This is the Cinderella monster. Like, literally :D If you know, you know. LOL.

I visited Canary Islands for ten (10) days this month. It was wonderful!

We ate good food, took many naps and shopped.

When we were still on our trip my dad got ill. He is still in the hospital. When we came home my mom got sick. During the trip my pains got a lot worse and we rented a wheelchair for the second part of our vacation. My mom pushed me around and sometimes I tried to wheel myself around at it went pretty ok. SO. Today I went to a nerve and pain test to the big hospital here in my home city. My right leg gets kind of pain attacks and it is really painful. So now I can't go outside without a friend or person who can push me around in my wheelchair. The pain suddenly worsened before the trip but there it got unbearable. I am trying to rest. 

My mom and dad were in the same hospital for a short while. My dad is still at the hospital and my mom got home today. I am at home, napping, crying, worrying and thinking. I try not to use my right leg so much because it hurts when I walk and stand. The pain does not stop even when I lie down or sit down.

This is a sad post... woah, I am sorry! 

Also, my old crush got engaged, everyone is hurrying to get hitched and making babies and here I am, unable to do what I have been doing all my life: Walk, dance, jump etc. It is really sad but interesting... I often don't feel sorry for myself and I right out flat get angry IF someone want to look at me with pity! Just concentrate on yourself, person! 

I feel sorry for the people who feel sorry for me! IT IS TRUE! 

Just mind your own business and leave me alone. If you want to help me, fine but NEVER FEEL SORRY FOR ME. If you feel sorry for me, you belittle me, the ability to be happy and live a fulfilling life, even though it is different from yours! 

If you think the most important stuff in life is Status, money, successes and being "important", I have a newsflash! It doesn't matter a poop 💩 because when you die, you can't take any of that with you. You will end up eaten by maggots like the rest of us. LOL. If you waste your life on things that do not matter, you will spend eternity longing for stupid stuff, THAT DO NOT MATTER. Just saying...

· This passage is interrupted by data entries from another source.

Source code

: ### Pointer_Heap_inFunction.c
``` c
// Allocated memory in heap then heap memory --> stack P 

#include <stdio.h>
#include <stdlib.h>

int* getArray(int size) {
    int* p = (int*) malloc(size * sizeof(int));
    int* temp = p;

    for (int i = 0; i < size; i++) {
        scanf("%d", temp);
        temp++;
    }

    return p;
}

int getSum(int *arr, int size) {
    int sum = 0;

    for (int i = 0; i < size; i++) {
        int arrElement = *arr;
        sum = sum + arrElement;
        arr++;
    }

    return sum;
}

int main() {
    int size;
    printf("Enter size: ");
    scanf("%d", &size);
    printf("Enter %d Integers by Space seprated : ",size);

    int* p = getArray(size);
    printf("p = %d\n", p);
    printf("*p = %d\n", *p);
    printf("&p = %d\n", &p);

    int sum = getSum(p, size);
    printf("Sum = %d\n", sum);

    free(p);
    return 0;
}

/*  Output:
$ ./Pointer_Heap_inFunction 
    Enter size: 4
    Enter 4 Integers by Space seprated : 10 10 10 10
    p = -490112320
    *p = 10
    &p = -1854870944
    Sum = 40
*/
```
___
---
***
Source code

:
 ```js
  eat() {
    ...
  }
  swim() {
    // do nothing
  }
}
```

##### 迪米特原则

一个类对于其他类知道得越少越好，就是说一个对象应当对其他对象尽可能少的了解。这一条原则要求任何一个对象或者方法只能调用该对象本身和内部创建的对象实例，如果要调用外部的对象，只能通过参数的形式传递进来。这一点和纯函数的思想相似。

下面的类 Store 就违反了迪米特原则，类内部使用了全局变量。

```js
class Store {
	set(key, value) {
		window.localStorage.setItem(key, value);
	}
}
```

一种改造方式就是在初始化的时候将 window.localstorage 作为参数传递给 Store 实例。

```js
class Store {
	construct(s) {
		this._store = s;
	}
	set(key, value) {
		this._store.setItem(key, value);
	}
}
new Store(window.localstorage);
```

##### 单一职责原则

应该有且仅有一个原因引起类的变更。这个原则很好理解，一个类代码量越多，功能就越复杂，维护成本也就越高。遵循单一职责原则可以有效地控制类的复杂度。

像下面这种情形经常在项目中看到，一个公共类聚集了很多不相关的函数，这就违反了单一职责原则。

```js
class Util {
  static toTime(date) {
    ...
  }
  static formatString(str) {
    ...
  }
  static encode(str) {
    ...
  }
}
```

I know basically the things I will take with me after I die are my family, my cats and if I get married before I die, my hubby will also be with me. No matter actually when I exactly get married. WHENEVER I get married, it is for eternity. In the Temple they don't say: "Until death do you part" . So I am wondering why so many people are happy with that limit?!? Good luck being happy ALONE for eternity!

This turned out to be a little rant. :D lol.

It's ok. 

I hope you enjoy my blog. I love writing it.

One more thing. If I ever go on a date with an American, my habits are not of the same kind that it seems to be in the USA. I will not go around on dates with many men at the same time, and I will not date anyone who does date many girls besides me. That's not how we do it. Also, I don't go around kissing various different men before he likes me and not before like maybe the third or later dates.

It is such a double standard in some or many of the Mormon societies in the USA (maybe especially in Utah) keep such a purity culture but then some things are so out of whack, like kissing many people, dating many people... It is like DUDE! Concentrate on ONE AT A TIME, MAN. It is kind of disgusting, sorry. If you didn't know that in Finland the dating culture in the church is different, now you know... Spread the news! :) LOL.

Now I need to start writing an article or two lol :D See ya later!